Task objective:
Retype all of the data exactly as given.
###
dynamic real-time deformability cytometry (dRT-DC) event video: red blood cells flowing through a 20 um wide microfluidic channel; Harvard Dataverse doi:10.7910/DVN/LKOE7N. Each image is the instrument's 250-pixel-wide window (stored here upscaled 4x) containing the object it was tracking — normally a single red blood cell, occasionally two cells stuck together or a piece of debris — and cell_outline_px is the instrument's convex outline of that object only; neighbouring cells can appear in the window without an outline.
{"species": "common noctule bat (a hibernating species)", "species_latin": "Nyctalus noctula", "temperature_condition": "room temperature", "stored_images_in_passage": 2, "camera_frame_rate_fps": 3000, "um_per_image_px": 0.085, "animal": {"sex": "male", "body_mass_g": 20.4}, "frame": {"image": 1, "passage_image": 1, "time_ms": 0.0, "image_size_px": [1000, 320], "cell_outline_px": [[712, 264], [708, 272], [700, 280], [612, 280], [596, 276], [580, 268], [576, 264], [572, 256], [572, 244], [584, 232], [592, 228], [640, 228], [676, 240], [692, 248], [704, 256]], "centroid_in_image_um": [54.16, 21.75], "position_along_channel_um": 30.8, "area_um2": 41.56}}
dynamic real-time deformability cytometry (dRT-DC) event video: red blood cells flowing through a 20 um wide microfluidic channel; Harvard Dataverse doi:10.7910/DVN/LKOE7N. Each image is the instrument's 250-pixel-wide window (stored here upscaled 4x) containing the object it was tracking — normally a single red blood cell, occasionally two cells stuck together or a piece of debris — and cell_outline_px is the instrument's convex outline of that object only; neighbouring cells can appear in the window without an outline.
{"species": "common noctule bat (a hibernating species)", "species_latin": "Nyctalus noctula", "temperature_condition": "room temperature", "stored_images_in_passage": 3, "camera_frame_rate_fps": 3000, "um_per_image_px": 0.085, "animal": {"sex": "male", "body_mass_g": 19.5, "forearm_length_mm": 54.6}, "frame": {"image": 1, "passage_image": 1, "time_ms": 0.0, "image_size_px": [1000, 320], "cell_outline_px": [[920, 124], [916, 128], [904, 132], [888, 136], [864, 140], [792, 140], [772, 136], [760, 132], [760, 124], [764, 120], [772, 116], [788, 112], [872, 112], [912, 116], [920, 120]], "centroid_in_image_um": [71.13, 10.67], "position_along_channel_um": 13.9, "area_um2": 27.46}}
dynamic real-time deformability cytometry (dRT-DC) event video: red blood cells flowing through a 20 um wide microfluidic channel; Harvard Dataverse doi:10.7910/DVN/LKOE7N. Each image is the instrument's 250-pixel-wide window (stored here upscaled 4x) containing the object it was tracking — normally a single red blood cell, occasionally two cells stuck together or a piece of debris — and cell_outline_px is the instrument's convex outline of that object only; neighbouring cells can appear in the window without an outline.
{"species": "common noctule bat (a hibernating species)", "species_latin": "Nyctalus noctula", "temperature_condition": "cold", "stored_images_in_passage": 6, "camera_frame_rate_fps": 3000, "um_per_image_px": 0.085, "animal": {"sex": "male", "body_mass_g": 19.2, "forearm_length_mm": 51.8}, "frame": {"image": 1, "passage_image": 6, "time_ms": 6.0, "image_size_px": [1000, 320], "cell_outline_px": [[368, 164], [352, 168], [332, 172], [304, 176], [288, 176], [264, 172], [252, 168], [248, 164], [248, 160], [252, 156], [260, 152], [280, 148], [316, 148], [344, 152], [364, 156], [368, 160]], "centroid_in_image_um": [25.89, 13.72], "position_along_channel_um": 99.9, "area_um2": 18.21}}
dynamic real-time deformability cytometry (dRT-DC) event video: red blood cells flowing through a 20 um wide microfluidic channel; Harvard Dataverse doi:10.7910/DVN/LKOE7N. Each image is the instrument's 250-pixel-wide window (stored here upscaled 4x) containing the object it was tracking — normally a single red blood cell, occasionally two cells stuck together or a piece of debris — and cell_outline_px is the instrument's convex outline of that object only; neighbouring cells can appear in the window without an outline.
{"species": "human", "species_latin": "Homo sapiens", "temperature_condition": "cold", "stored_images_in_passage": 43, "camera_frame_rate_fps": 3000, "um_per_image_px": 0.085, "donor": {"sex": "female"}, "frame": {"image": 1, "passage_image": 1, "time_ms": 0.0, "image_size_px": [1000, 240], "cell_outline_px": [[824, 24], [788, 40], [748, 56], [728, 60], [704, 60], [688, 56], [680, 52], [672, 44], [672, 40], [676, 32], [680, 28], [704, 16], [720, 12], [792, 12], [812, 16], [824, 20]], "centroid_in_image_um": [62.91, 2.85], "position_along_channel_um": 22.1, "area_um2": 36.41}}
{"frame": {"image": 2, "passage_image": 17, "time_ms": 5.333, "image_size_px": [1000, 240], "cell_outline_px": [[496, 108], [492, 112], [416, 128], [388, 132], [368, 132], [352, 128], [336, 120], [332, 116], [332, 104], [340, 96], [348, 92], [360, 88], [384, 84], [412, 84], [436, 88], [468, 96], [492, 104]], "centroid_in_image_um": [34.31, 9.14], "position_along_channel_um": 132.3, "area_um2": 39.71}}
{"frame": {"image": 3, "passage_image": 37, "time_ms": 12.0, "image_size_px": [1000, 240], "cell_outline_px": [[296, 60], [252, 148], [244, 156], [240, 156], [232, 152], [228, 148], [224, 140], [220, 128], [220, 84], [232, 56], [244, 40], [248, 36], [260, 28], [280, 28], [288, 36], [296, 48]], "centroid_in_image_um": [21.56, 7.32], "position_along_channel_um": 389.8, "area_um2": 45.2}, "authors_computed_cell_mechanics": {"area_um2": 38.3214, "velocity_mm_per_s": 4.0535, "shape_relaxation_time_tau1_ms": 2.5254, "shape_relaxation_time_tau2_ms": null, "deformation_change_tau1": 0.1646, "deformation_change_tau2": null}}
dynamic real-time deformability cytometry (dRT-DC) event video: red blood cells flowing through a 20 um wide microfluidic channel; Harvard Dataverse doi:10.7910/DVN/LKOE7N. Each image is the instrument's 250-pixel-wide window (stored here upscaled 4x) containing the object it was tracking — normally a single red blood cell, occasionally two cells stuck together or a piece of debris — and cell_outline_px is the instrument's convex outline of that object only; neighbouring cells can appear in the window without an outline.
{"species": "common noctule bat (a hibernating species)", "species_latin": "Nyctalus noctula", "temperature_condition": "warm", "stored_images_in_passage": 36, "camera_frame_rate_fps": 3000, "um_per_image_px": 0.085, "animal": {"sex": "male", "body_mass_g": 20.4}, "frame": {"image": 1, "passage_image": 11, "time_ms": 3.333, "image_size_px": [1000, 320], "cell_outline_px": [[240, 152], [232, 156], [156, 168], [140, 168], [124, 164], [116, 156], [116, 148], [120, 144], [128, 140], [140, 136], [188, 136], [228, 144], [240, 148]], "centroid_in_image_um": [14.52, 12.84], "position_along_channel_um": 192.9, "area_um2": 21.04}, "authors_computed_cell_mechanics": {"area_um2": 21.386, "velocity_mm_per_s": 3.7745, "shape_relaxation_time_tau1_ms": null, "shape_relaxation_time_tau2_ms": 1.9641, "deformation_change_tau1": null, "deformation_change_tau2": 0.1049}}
###
Output below:
dynamic real-time deformability cytometry (dRT-DC) event video: red blood cells flowing through a 20 um wide microfluidic channel; Harvard Dataverse doi:10.7910/DVN/LKOE7N. Each image is the instrument's 250-pixel-wide window (stored here upscaled 4x) containing the object it was tracking — normally a single red blood cell, occasionally two cells stuck together or a piece of debris — and cell_outline_px is the instrument's convex outline of that object only; neighbouring cells can appear in the window without an outline.
{"species": "common noctule bat (a hibernating species)", "species_latin": "Nyctalus noctula", "temperature_condition": "room temperature", "stored_images_in_passage": 2, "camera_frame_rate_fps": 3000, "um_per_image_px": 0.085, "animal": {"sex": "male", "body_mass_g": 20.4}, "frame": {"image": 1, "passage_image": 1, "time_ms": 0.0, "image_size_px": [1000, 320], "cell_outline_px": [[712, 264], [708, 272], [700, 280], [612, 280], [596, 276], [580, 268], [576, 264], [572, 256], [572, 244], [584, 232], [592, 228], [640, 228], [676, 240], [692, 248], [704, 256]], "centroid_in_image_um": [54.16, 21.75], "position_along_channel_um": 30.8, "area_um2": 41.56}}
dynamic real-time deformability cytometry (dRT-DC) event video: red blood cells flowing through a 20 um wide microfluidic channel; Harvard Dataverse doi:10.7910/DVN/LKOE7N. Each image is the instrument's 250-pixel-wide window (stored here upscaled 4x) containing the object it was tracking — normally a single red blood cell, occasionally two cells stuck together or a piece of debris — and cell_outline_px is the instrument's convex outline of that object only; neighbouring cells can appear in the window without an outline.
{"species": "common noctule bat (a hibernating species)", "species_latin": "Nyctalus noctula", "temperature_condition": "room temperature", "stored_images_in_passage": 3, "camera_frame_rate_fps": 3000, "um_per_image_px": 0.085, "animal": {"sex": "male", "body_mass_g": 19.5, "forearm_length_mm": 54.6}, "frame": {"image": 1, "passage_image": 1, "time_ms": 0.0, "image_size_px": [1000, 320], "cell_outline_px": [[920, 124], [916, 128], [904, 132], [888, 136], [864, 140], [792, 140], [772, 136], [760, 132], [760, 124], [764, 120], [772, 116], [788, 112], [872, 112], [912, 116], [920, 120]], "centroid_in_image_um": [71.13, 10.67], "position_along_channel_um": 13.9, "area_um2": 27.46}}
dynamic real-time deformability cytometry (dRT-DC) event video: red blood cells flowing through a 20 um wide microfluidic channel; Harvard Dataverse doi:10.7910/DVN/LKOE7N. Each image is the instrument's 250-pixel-wide window (stored here upscaled 4x) containing the object it was tracking — normally a single red blood cell, occasionally two cells stuck together or a piece of debris — and cell_outline_px is the instrument's convex outline of that object only; neighbouring cells can appear in the window without an outline.
{"species": "common noctule bat (a hibernating species)", "species_latin": "Nyctalus noctula", "temperature_condition": "cold", "stored_images_in_passage": 6, "camera_frame_rate_fps": 3000, "um_per_image_px": 0.085, "animal": {"sex": "male", "body_mass_g": 19.2, "forearm_length_mm": 51.8}, "frame": {"image": 1, "passage_image": 6, "time_ms": 6.0, "image_size_px": [1000, 320], "cell_outline_px": [[368, 164], [352, 168], [332, 172], [304, 176], [288, 176], [264, 172], [252, 168], [248, 164], [248, 160], [252, 156], [260, 152], [280, 148], [316, 148], [344, 152], [364, 156], [368, 160]], "centroid_in_image_um": [25.89, 13.72], "position_along_channel_um": 99.9, "area_um2": 18.21}}
dynamic real-time deformability cytometry (dRT-DC) event video: red blood cells flowing through a 20 um wide microfluidic channel; Harvard Dataverse doi:10.7910/DVN/LKOE7N. Each image is the instrument's 250-pixel-wide window (stored here upscaled 4x) containing the object it was tracking — normally a single red blood cell, occasionally two cells stuck together or a piece of debris — and cell_outline_px is the instrument's convex outline of that object only; neighbouring cells can appear in the window without an outline.
{"species": "human", "species_latin": "Homo sapiens", "temperature_condition": "cold", "stored_images_in_passage": 43, "camera_frame_rate_fps": 3000, "um_per_image_px": 0.085, "donor": {"sex": "female"}, "frame": {"image": 1, "passage_image": 1, "time_ms": 0.0, "image_size_px": [1000, 240], "cell_outline_px": [[824, 24], [788, 40], [748, 56], [728, 60], [704, 60], [688, 56], [680, 52], [672, 44], [672, 40], [676, 32], [680, 28], [704, 16], [720, 12], [792, 12], [812, 16], [824, 20]], "centroid_in_image_um": [62.91, 2.85], "position_along_channel_um": 22.1, "area_um2": 36.41}}
{"frame": {"image": 2, "passage_image": 17, "time_ms": 5.333, "image_size_px": [1000, 240], "cell_outline_px": [[496, 108], [492, 112], [416, 128], [388, 132], [368, 132], [352, 128], [336, 120], [332, 116], [332, 104], [340, 96], [348, 92], [360, 88], [384, 84], [412, 84], [436, 88], [468, 96], [492, 104]], "centroid_in_image_um": [34.31, 9.14], "position_along_channel_um": 132.3, "area_um2": 39.71}}
{"frame": {"image": 3, "passage_image": 37, "time_ms": 12.0, "image_size_px": [1000, 240], "cell_outline_px": [[296, 60], [252, 148], [244, 156], [240, 156], [232, 152], [228, 148], [224, 140], [220, 128], [220, 84], [232, 56], [244, 40], [248, 36], [260, 28], [280, 28], [288, 36], [296, 48]], "centroid_in_image_um": [21.56, 7.32], "position_along_channel_um": 389.8, "area_um2": 45.2}, "authors_computed_cell_mechanics": {"area_um2": 38.3214, "velocity_mm_per_s": 4.0535, "shape_relaxation_time_tau1_ms": 2.5254, "shape_relaxation_time_tau2_ms": null, "deformation_change_tau1": 0.1646, "deformation_change_tau2": null}}
dynamic real-time deformability cytometry (dRT-DC) event video: red blood cells flowing through a 20 um wide microfluidic channel; Harvard Dataverse doi:10.7910/DVN/LKOE7N. Each image is the instrument's 250-pixel-wide window (stored here upscaled 4x) containing the object it was tracking — normally a single red blood cell, occasionally two cells stuck together or a piece of debris — and cell_outline_px is the instrument's convex outline of that object only; neighbouring cells can appear in the window without an outline.
{"species": "common noctule bat (a hibernating species)", "species_latin": "Nyctalus noctula", "temperature_condition": "warm", "stored_images_in_passage": 36, "camera_frame_rate_fps": 3000, "um_per_image_px": 0.085, "animal": {"sex": "male", "body_mass_g": 20.4}, "frame": {"image": 1, "passage_image": 11, "time_ms": 3.333, "image_size_px": [1000, 320], "cell_outline_px": [[240, 152], [232, 156], [156, 168], [140, 168], [124, 164], [116, 156], [116, 148], [120, 144], [128, 140], [140, 136], [188, 136], [228, 144], [240, 148]], "centroid_in_image_um": [14.52, 12.84], "position_along_channel_um": 192.9, "area_um2": 21.04}, "authors_computed_cell_mechanics": {"area_um2": 21.386, "velocity_mm_per_s": 3.7745, "shape_relaxation_time_tau1_ms": null, "shape_relaxation_time_tau2_ms": 1.9641, "deformation_change_tau1": null, "deformation_change_tau2": 0.1049}}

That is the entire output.